For over 50 years, Jacobs fought for women's suffrage, along with other women and men who stood up for the rights of women. These women called themselves ‘feminists’ and made themselves heard loudly and often. They organised exhibitions, published newspapers and pamphlets, founded associations, demonstrated in public and made petitions. In 1903, Jacobs became the President of the Association for Women's Suffrage in the Netherlands.

Jacobs travelled the world throughout 1912. She did this with Carrie Chapman Catt, a prominent American suffragette and president of the International Woman Suffrage Alliance.

The two women visited several European countries, South Africa, Egypt and the Middle East, India, Indonesia, Japan and China. Just before their arrival, Jacobs and Catt had heard that Chinese women had taken seats in the various national and regional meetings that Sun Yat-Sen had initiated. In Travel letters from Africa and Asia, Jacobs provides a captivating report of their travel experiences.

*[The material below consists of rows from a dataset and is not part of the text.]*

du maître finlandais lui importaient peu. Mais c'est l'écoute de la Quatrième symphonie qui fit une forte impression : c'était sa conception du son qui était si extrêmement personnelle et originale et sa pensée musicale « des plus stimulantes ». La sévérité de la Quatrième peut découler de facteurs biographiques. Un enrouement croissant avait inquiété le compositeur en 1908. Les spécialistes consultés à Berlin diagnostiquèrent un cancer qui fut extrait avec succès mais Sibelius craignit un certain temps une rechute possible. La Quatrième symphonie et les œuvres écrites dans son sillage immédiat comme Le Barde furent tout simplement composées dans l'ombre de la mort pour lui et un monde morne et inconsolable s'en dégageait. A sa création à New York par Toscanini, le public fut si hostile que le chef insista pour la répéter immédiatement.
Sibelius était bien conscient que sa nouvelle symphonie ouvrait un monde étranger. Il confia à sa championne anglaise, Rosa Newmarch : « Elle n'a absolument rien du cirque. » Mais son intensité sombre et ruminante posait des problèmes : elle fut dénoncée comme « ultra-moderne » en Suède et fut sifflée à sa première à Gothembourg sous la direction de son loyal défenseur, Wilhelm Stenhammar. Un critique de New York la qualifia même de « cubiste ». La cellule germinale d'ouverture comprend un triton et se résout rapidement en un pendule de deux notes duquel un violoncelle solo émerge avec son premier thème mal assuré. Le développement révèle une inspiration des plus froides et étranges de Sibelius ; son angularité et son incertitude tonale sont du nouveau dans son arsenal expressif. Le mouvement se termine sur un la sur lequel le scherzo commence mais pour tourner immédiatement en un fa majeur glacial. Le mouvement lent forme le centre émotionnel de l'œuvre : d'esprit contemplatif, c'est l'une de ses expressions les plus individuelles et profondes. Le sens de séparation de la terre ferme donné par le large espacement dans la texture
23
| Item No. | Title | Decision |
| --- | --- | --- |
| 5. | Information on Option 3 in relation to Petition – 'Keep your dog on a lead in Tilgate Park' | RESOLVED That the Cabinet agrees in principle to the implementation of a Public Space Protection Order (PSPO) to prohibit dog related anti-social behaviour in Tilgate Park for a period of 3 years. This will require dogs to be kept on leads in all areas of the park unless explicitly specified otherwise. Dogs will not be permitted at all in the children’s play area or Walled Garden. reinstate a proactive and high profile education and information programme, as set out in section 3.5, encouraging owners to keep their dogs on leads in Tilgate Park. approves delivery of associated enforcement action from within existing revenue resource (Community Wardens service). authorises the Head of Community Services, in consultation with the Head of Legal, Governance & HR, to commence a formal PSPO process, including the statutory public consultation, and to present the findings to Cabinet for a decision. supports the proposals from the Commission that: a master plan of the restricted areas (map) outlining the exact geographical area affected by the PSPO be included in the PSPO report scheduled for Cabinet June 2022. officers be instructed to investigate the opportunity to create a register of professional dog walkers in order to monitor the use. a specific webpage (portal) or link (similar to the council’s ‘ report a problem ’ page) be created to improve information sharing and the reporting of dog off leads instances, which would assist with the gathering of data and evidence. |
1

In 1919, Jacobs resigned as President of the Association for Women's Suffrage in the Netherlands, the same year that women's right to vote was accepted in parliament. In 1922, when Jacobs was 68-years-old, Dutch women went to the polls for the first time. Jacobs had played a vital role in improving women’s rights in society – but the struggle was not over.

In later years, many people began to realise how special Dr. Aletta H. Jacobs was. In 1924, she was the centre of a celebration in honour of her 70th birthday, and in 1929, the 50th anniversary of her university graduation was marked with a ceremony.

Jacobs passed away on 10 August 1929. Her funeral was well attended and filmed for the newsreels. Apparently, shortly before her death, Jacobs had lamented that, ‘There is still so much to do in the world.’